Ten years ago, Evergreen Solar had a successful IPO.  Venture investors like Nth Power did very well in that liquidity event.

The solar industry in 2000 was tiny compared to the current market, totaling somewhere in the 175 megawatt range, a figure that pales in comparison to the approximately 12 to 15 gigawatts that will ship in 2010.  At the time, Evergreen's string ribbon technology seemed to offer an innovative, lower-cost alternative to conventional crystalline silicon growth with the potential to lower the amount of silicon per watt. 

But a decade of scaling-up and innovation across the solar value chain would appear to have left the once-lauded Evergreen behind.

In 2009, Evergreen started closing down domestic module production and auctioning off equipment.  

That same year, faced with a now non-competitive cost-structure, the firm began moving module manufacturing to a Chinese contract manufacturer.

Sales for the year 2009 were $271.8 million.  According to their annual report, total panel cost was about $2.05 per watt in the fourth quarter 2009, down from $3.19 in the first quarter of
the year.  And that's too much.

Revenues for the first quarter of 2010 were $78.5 million. Gross margin for the first quarter of 2010 was 7.7 percent, compared to 11.9 percent in the fourth quarter of 2009. "The decrease in gross margin was due to the decrease in average selling prices," states the quarterly report in a moment of incisive analysis.
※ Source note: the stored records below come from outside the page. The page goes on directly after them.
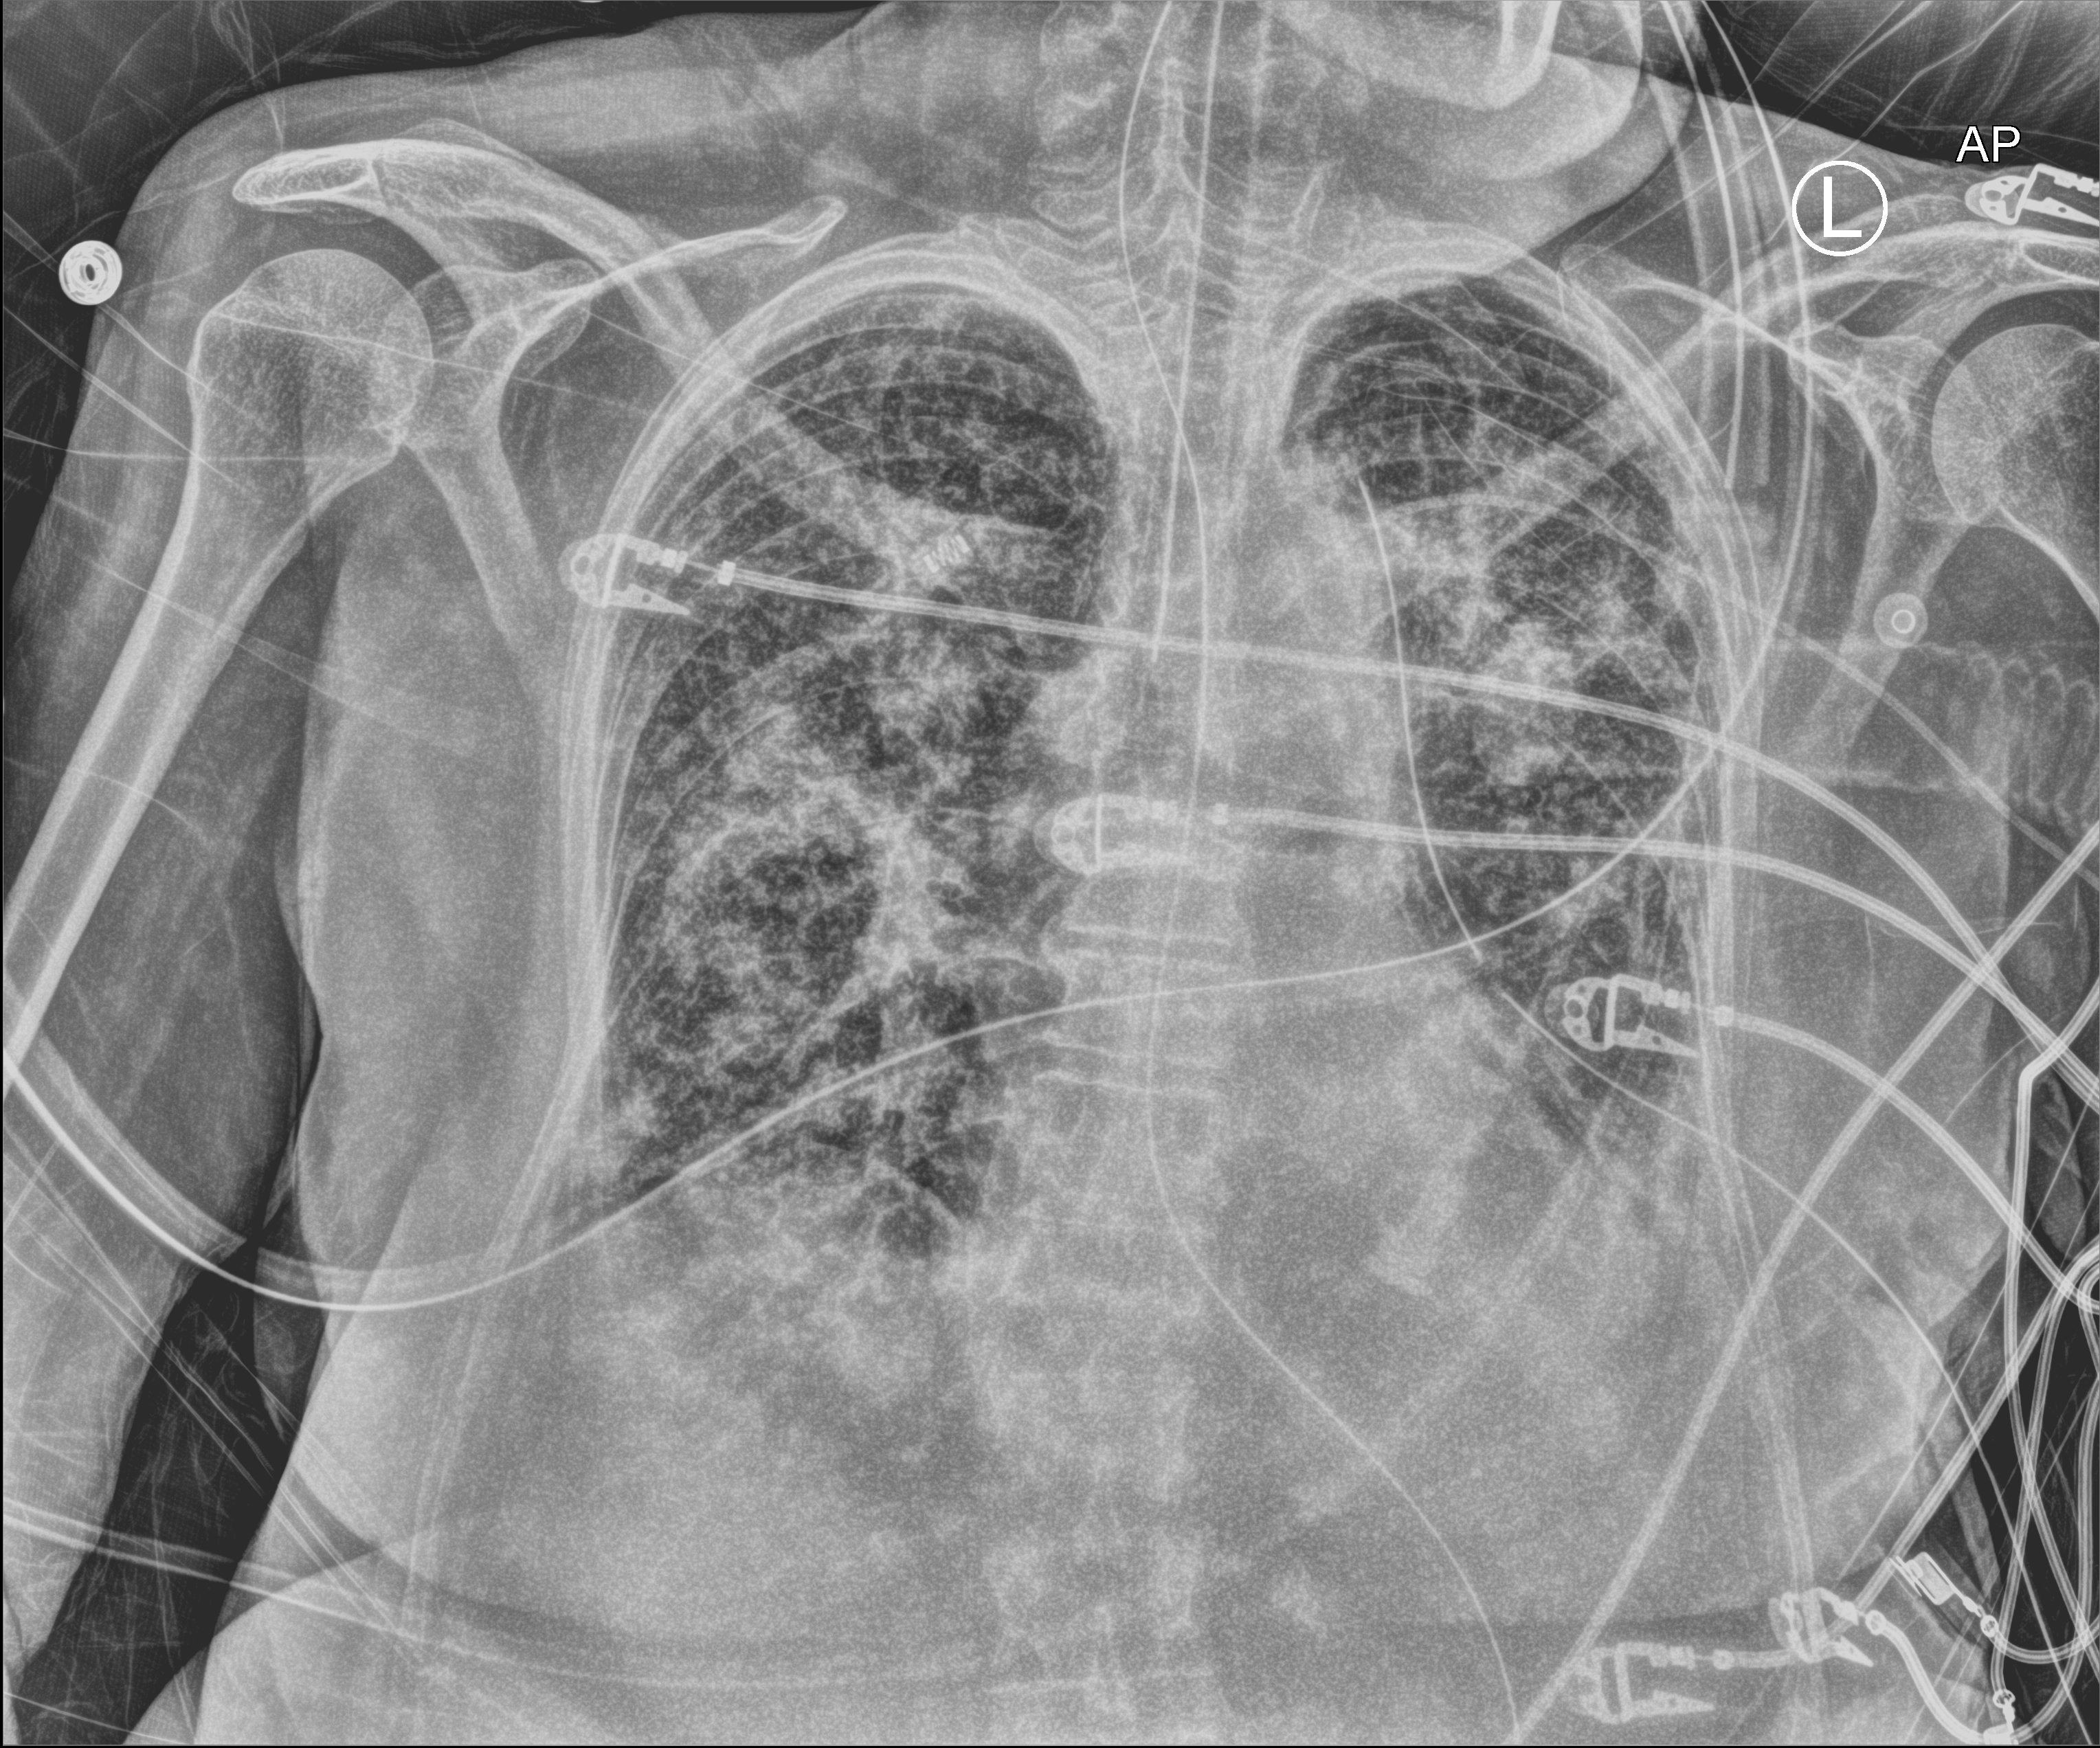
Chest X-ray (portable). Female patient hospitalised with COVID-19, age 75–90 years.
From the hospital-stay record, not from the radiograph (when in the stay this image was taken is not recorded): length of hospital stay: 70 days; mechanically ventilated during this hospital stay: yes; admitted to intensive care during this hospital stay: yes.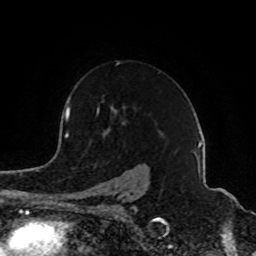
Breast MRI (dynamic contrast-enhanced), one axial slice; cropped to one breast; dynamic contrast-enhanced series, time point 2 of 8 at this slice position (early post-contrast); 1.5 T; TE 4.2 ms, TR 7 ms; 256 × 256 image matrix. Female patient.
Structures marked on this image (semi-automatically segmented with operator editing):
- enhancing-tissue mask used for the functional tumour volume (all voxels passing the contrast-enhancement thresholds inside the analysis volume; usually the tumour): bounding box <81,61,141,202> (left, top, right, bottom; pixels)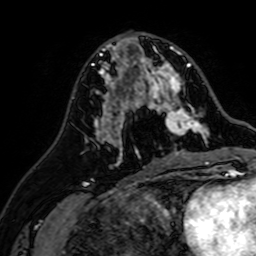
Breast MRI (dynamic contrast-enhanced), one axial slice; slice 31 of 64 in the series (ordered by position); cropped to one breast; dynamic contrast-enhanced series, time point 2 of 7 at this slice position (early post-contrast); 1.5 T; TE 2.6 ms, TR 5.2 ms; 256 × 256 image matrix, field of view 155 × 155 mm. Female patient.
Outlined on this slice (semi-automatically segmented with operator editing):
- enhancing-tissue mask used for the functional tumour volume (all voxels passing the contrast-enhancement thresholds inside the analysis volume; usually the tumour): box from (x=107, y=37) to (x=207, y=142) px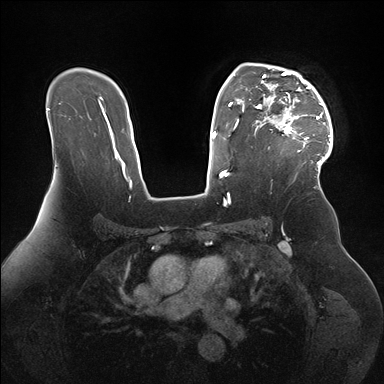
Breast MRI (dynamic contrast-enhanced), one axial slice; slice 116 of 176 in the series (ordered by position); dynamic contrast-enhanced series, time point 2 of 7 at this slice position (early post-contrast); 1.5 T; TE 1.5 ms, TR 4.1 ms; 384 × 384 image matrix, field of view 340 × 340 mm. Female patient.
Annotated regions visible in this slice (semi-automatic segmentation, software-assisted and operator-edited):
- enhancing-tissue mask used for the functional tumour volume (all voxels passing the contrast-enhancement thresholds inside the analysis volume; usually the tumour): bounding box [x1, y1, x2, y2] px = [256, 69, 333, 167]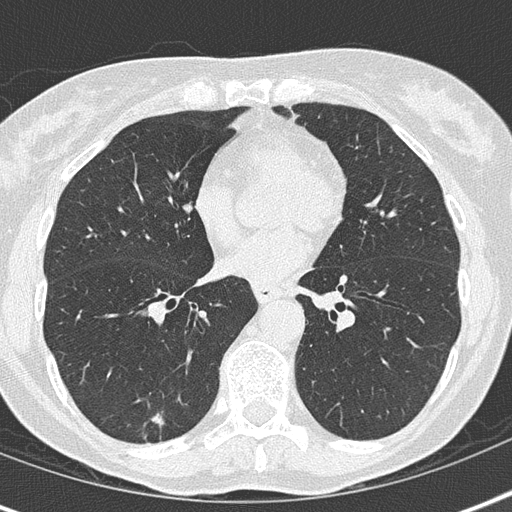
Chest CT (low-dose screening protocol), one axial image, baseline screening round, lung window (W 1500 / L -600 HU). Female participant, aged 69 years at enrolment. Current smoker at enrolment.
• Expert reader's lesion annotation, bounding box (x1, y1, x2, y2) in pixels: (119, 388, 182, 449).
• The screening reader recorded 2 non-calcified nodules or masses ≥4 mm on this exam (right lower lobe, left lower lobe); which of them this box marks is not recorded.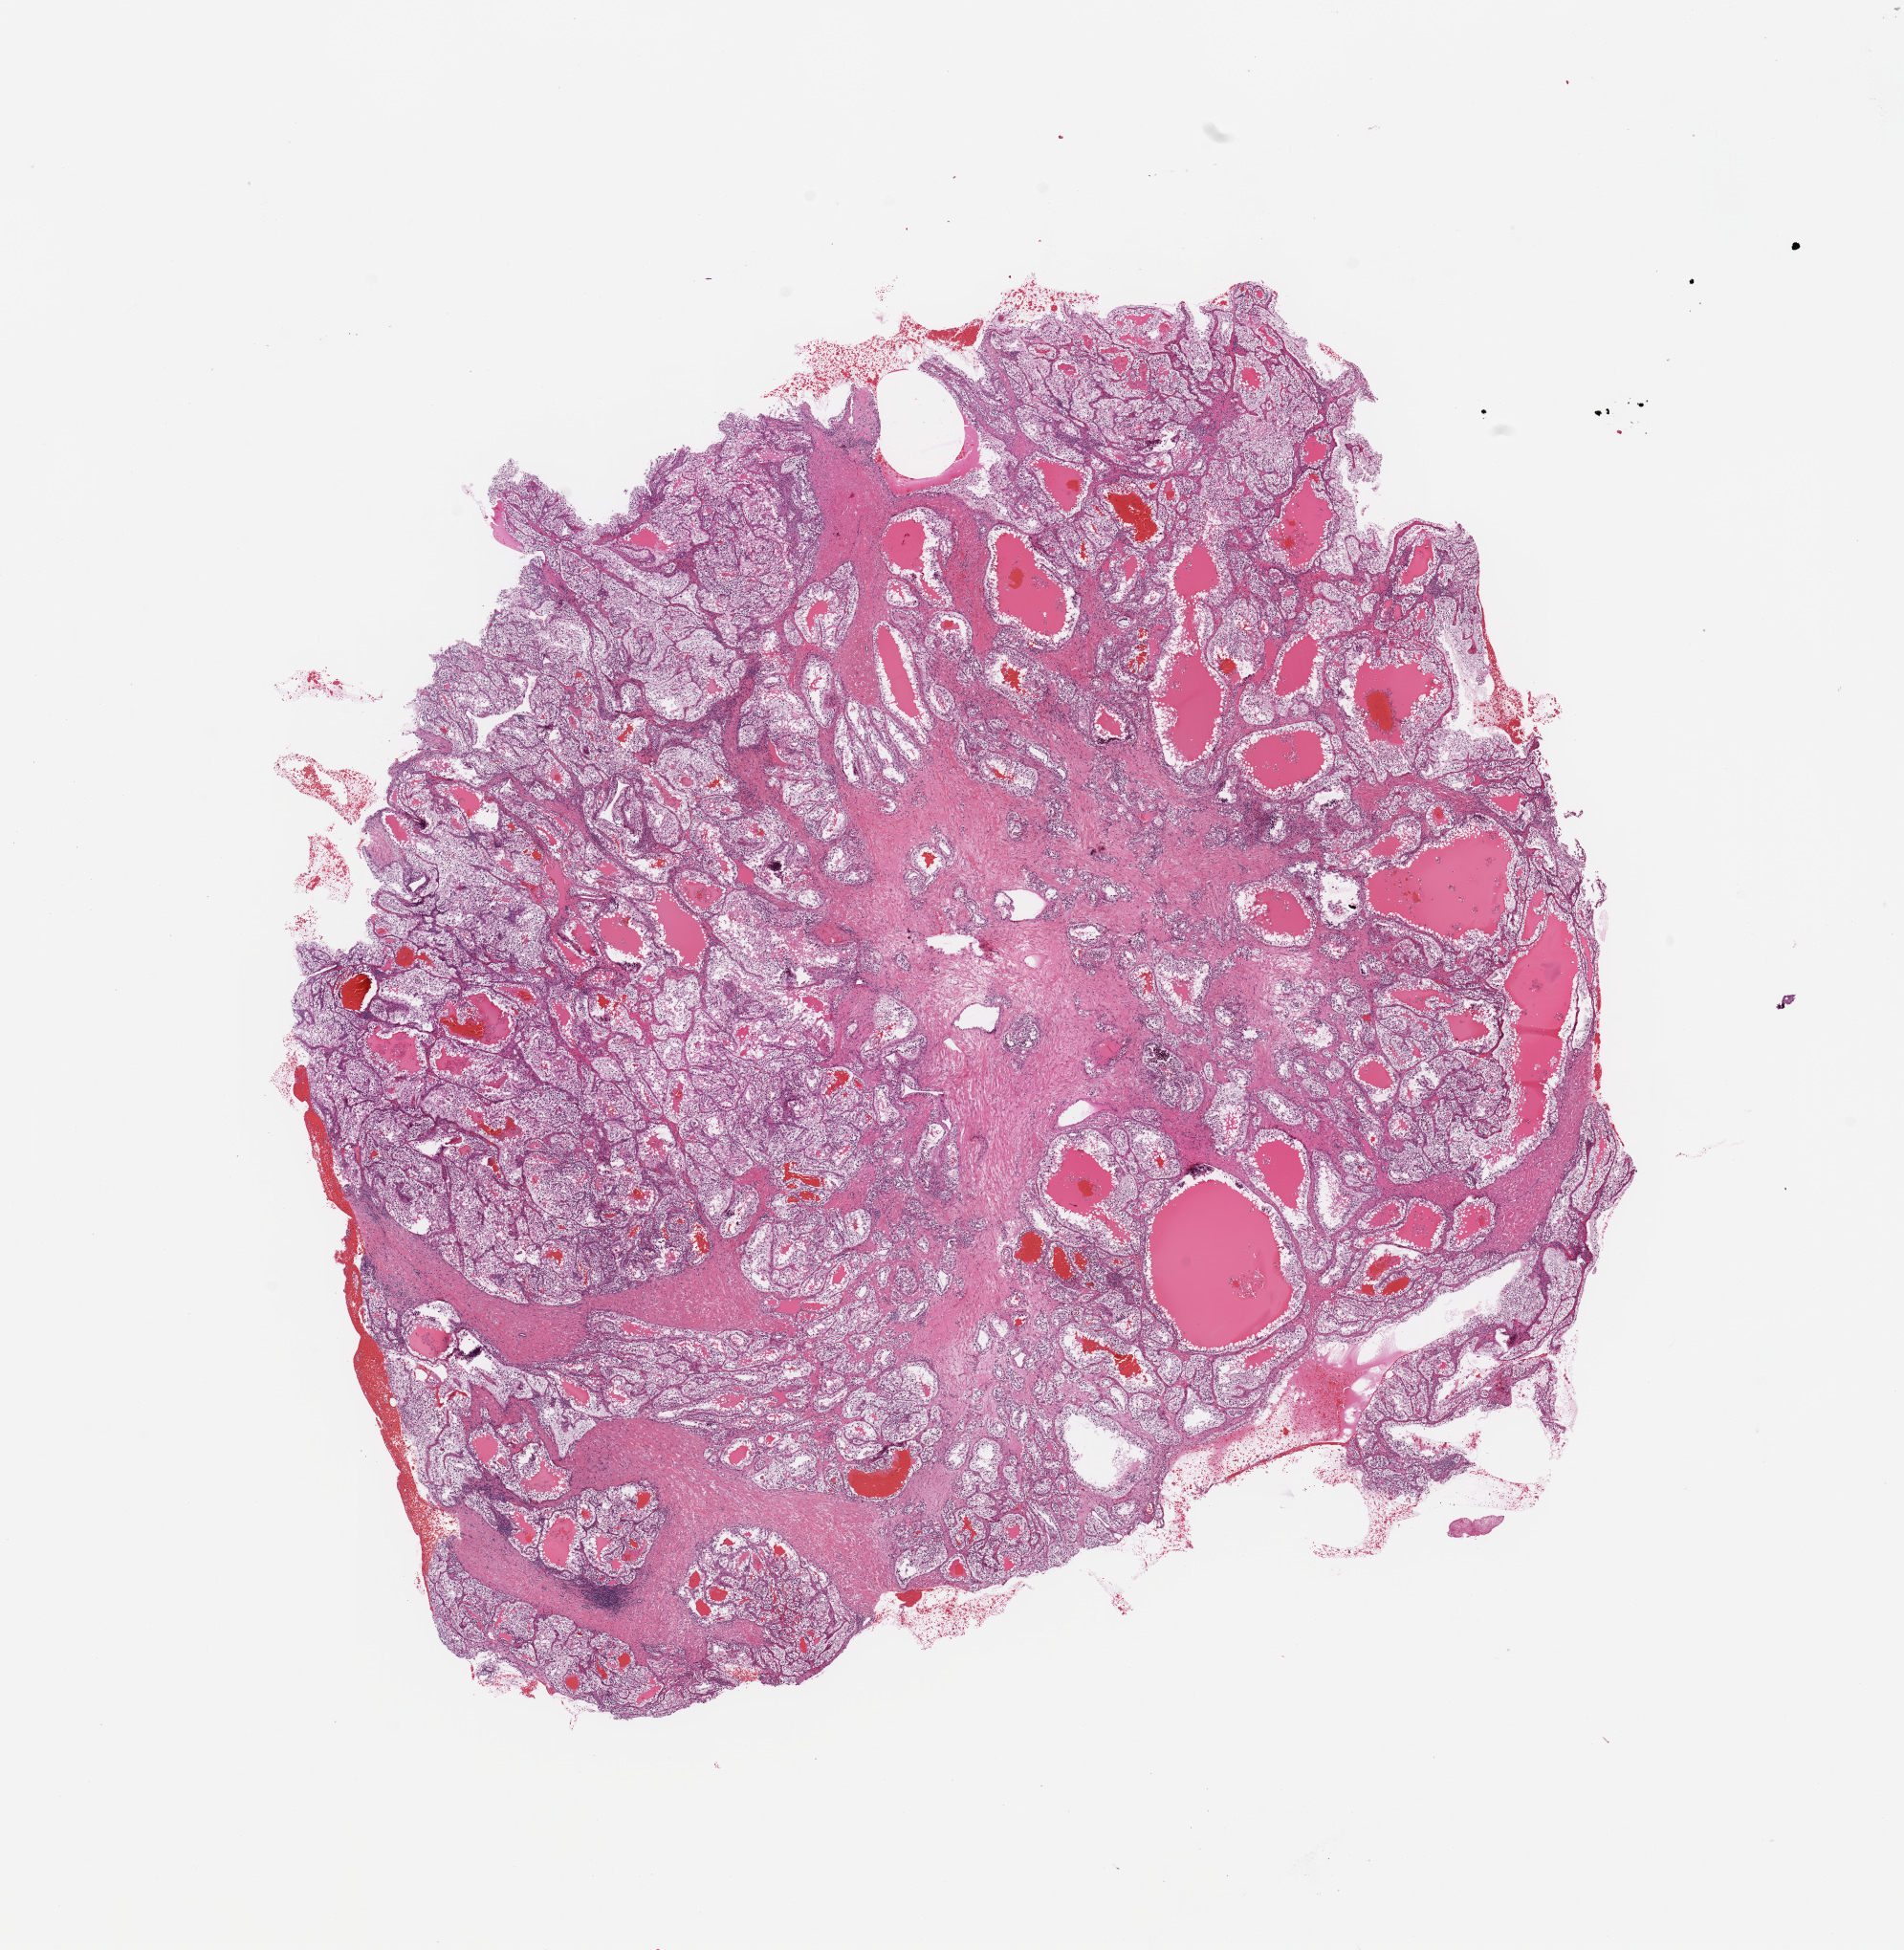
H&E-stained whole-slide image — a low-resolution overview of the entire scanned area, about 15.8 x 16.1 mm (acquisition: 20x scan); tumour tissue sample, sampled site: kidney. Patient: male, age 55 years. Composition of this section per pathologist review: tumour nuclei 85%, necrosis 2%.
Histologic diagnosis: Renal cell carcinoma, NOS.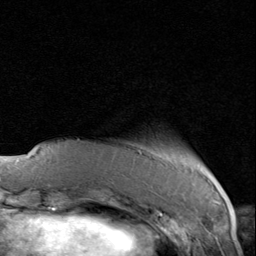
Breast MRI (dynamic contrast-enhanced), one axial slice; slice 14 of 80 in the series (ordered by position); cropped to one breast; dynamic contrast-enhanced series, time point 2 of 8 at this slice position (early post-contrast); 1.5 T; TE 1.7 ms, TR 4.5 ms; 2 mm slice thickness; 256 × 256 image matrix, field of view 180 × 180 mm. Female patient.
Structures marked on this image (semi-automatically segmented with operator editing):
- enhancing-tissue mask used for the functional tumour volume (all voxels passing the contrast-enhancement thresholds inside the analysis volume; usually the tumour): bounding box (x1, y1, x2, y2) in pixels: (138, 150, 207, 172)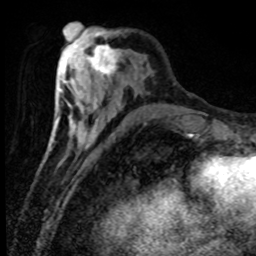
Breast MRI (dynamic contrast-enhanced), one axial slice. Slice 29 of 80 in the series (ordered by position). Cropped to one breast. Dynamic contrast-enhanced series, time point 2 of 8 at this slice position (early post-contrast). 1.5 T. TE 4.2 ms, TR 7.1 ms. 256 × 256 image matrix, field of view 150 × 150 mm. Female patient.
Structures marked on this image (semi-automatic segmentation, software-assisted and operator-edited):
- enhancing-tissue mask used for the functional tumour volume (all voxels passing the contrast-enhancement thresholds inside the analysis volume; usually the tumour): bounding box <84,40,120,78> (left, top, right, bottom; pixels)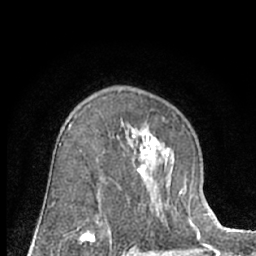
Breast MRI (dynamic contrast-enhanced), one axial slice; position 43 of 66 along the scan axis; cropped to one breast; dynamic contrast-enhanced series, time point 2 of 7 at this slice position (early post-contrast); 1.5 T; TE 3 ms, TR 6.3 ms; 256 × 256 image matrix, field of view 145 × 145 mm. Female patient.
Outlined on this slice (semi-automatically segmented with operator editing):
- enhancing-tissue mask used for the functional tumour volume (all voxels passing the contrast-enhancement thresholds inside the analysis volume; usually the tumour): bounding box [x1, y1, x2, y2] px = [79, 131, 183, 230]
Operating loss for the first quarter was $14.1 million, compared to $21.1 million for the fourth quarter of 2009.  Net loss for the first quarter of 2010 was $23.9 million compared to $98.4 million in the fourth quarter of 2009. Net loss in the fourth quarter includes approximately $56.3 million of impairment charges associated with the company's investment in Sovello.

In early 2010, Sovello, the Q-Cells-Evergreen-REC joint venture, on the verge of bankruptcy, was sold to German private equity firm Ventizz Capital.

Early this month, with the stock price at $0.75 as of Friday, July 9, Evergreen "received a deficiency letter from the NASDAQ Stock Market stating that, based on the closing bid price of the Registrant’s common stock for the last 30 consecutive business days, the Registrant no longer meets the minimum $1.00 per share requirement for continued listing on the NASDAQ Global Market under Marketplace Rule 5450(a)(1)" (this info was gleaned from the SEC 8K filing).  Evergreen has a grace period of 180 calendar days, or until December 28, 2010, in which to regain compliance with the minimum bid price rule.  

Also from the SEC filing:

As a possible means of regaining compliance, Evergreen's board of directors has asked that stockholders approve a 1-for-6 reverse stock split at the annual meeting of stockholders to be held on July 27, 2010. If the reverse split is approved by the stockholders and then adopted by the board of directors, the bid price of the Registrant’s common stock should increase sufficiently to achieve compliance with the minimum bid requirements.

So, the reverse stock split will get the share price over a dollar, but will in no way address the fundamental deficiencies in Evergreen's cost structure.

Over the past year, Evergreen's shares have traded between $0.62 and a 52-week high of $2.43.  Shares are now trading with a P/E Ratio of 0, an EPS of -1.18 and a market cap of $156 million.

Judging from the SEC insider trading form, Evergreen's directors and staff have been selling their shares a lot more than purchasing stock in their company.  Evergreen Solar needs to act decisively or they will find themselves off the NASDAQ exchange and on the penny stock OTC BB.

The Evergreen saga is illustrative of the falling costs in this market, the questionable value and differentiation of an innovative process that doesn't come along with innovative pricing -- and a grave warning to any solar module company with stubbornly high cost structures.